Of all the features of Yosemite Valley, the most iconic among them must be the granite titian known today as Half Dome. Millions of tourists photograph and study it every year, and its image graces endless commemorative paraphernalia. As I write this I am sipping tea from my Yosemite Association member’s mug, which proudly displays a lithograph of Half Dome. Native American legend tells of an Indian maiden turned into stone by the wrath of the gods, her tears still visible on its face, they called it “Tissiack”. At one time officially deemed “inaccessible”, the rock’s summit was first ascended by a man named George Anderson in 1875. He did it by drilling holes in the granite and installing iron eyebolts one at a time. The first official cable route was established in 1919 making it possible for park visitors to hike to the summit. Since then it has become akin to a pilgrimage for outdoors enthusiasts. The first technical assent of Half Dome’s sheer face was accomplished in 1957 by pioneering climber Royal Robbins. But thousands of hikers make the summit every year by hiking the trail through Little Yosemite, behind the rock, looping around to the northern base. Steep rock steps take you up to “the saddle” where the cables begin for the last 400 foot scramble to the summit. This hike is daunting, having a total elevation gain of over 4800 feet from the valley floor. Proper preparation is essential. If you’re planning your first Half Dome assent I would recommend perusing Rick Deutsch’s website Hike Half Dome. Rick also has a book available. There are also lots of other web resources to research, but don’t try it unprepared.
We set out early at daybreak.
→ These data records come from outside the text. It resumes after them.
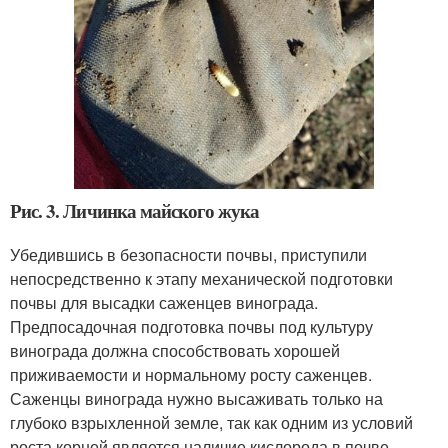
Рис. 3. Личинка майского жука
Убедившись в безопасности почвы, приступили
непосредственно к этапу механической подготовки
почвы для высадки саженцев винограда.
Предпосадочная подготовка почвы под культуру
винограда должна способствовать хорошей
приживаемости и нормальному росту саженцев.
Саженцы винограда нужно высаживать только на
глубоко взрыхленной земле, так как одним из условий
роста корней является наличие кислорода в почве.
For this hike I packed light on water because I was carrying my Katadyn water filtration system. The section of trail through Little Yosemite passes within close proximity to the Merced River at safely accessible locations for filtering water. And what delicious and refreshing water it is. Fresh, pure, high Sierra snowmelt. This a great way to go because it allows you to refill twice along the way, but I just love the experience of superior tasting water. You need lots of water. The maps show a spring somewhere up on the Half Dome trail, but I have never found it.
Hiking up the Mist Trail in spring there is a virtual assurance that you will get soaking wet in the spray from Vernal Fall. Using the John Muir trail is an alternative, but it will add 1.5 miles. I had brought my rain anorak, but that only kept my upper torso dry. My pants and boots still got soaked, but this all part of the experience. On a hike like this, you know you’re alive, and it’s all good. The weather was still too cloudy and hazy for good photos, so I may use some of my old fall pix. When we got to Nevada Fall the air currents were carrying the spray down river making it impossible to even get my camera out without diving equipment. At the top of the falls we could see that lots of people were up there, so I began to get anxious about how crowded the cables would be. I had a bad experience one year during summer when there were so many people on the cables, I was not at all comfortable with that, and gave up and went down without summiting. This time I discovered the crowds were not bad.
The John Muir trail eventually turns off and you begin the Half Dome trail. The trail is graded very well and the climb is not bad. I always pace myself so I don’t aggravate my knees, or get too short of breath. Speed is not a goal. We spotted some nice snow plant near the trail. There were lots of young mule deer around feeding on the new vegetation. They are so used to seeing people they have lost their fear of them. The forested area on the way up is thick enough to provide lots of shade in the morning too, and the aroma of the timber is everywhere. The crystal clean air scented of cedar and pine combined with the incomparable taste of the high Sierra river water is pure heaven.
As we arrived at the base of the rock the weather had cleared with an almost cloudless sky, perfect for the assent to the top. We stopped for a snack while looking out across Tenaya Canyon, and over to Indian Ridge, the domes to the north, and Snow Creek Fall. We still had nearly 1000 feet to go to the summit, but the views were already captivating. I made my way up the rock step section to the saddle. I would swear this is the toughest part of the hike, not the cables. The steep steps and the altitude make this section very aerobic. There were lots of people on the cables, but it really was not bad. People on the cables are like a brotherhood. Everyone seemed quite affable, talking to let you know where they are, and you can work with them. If you make it this far you are not a tourist. Outdoor people are a fine community.
Up on top there was still some snow hanging around, and people were sunbathing on the rocks. The 360 degree panoramic views are not to be matched from any point in the valley. Looking down on North Dome, it looks diminutive in comparison. The perspective is completely different up here. The cool high country breeze is like a gift from the mountain gods making the subtle sunlight deceiving in its intensity. The snowy high peaks seem to be whispering on the wind, and the air smells so clean as to be indescribable. The valley sprawling out below looks almost uninhabited from this far up. If you look you can spot the roads, bridges, and some large structures like the Ahwahnee Hotel, but they seem like toys; far away and insignificant. Giant tour busses just look like incredibly slow ants. The beautiful mature forests like grasses. This is not just a hike. It’s more like a pilgrimage to an outdoor Mecca.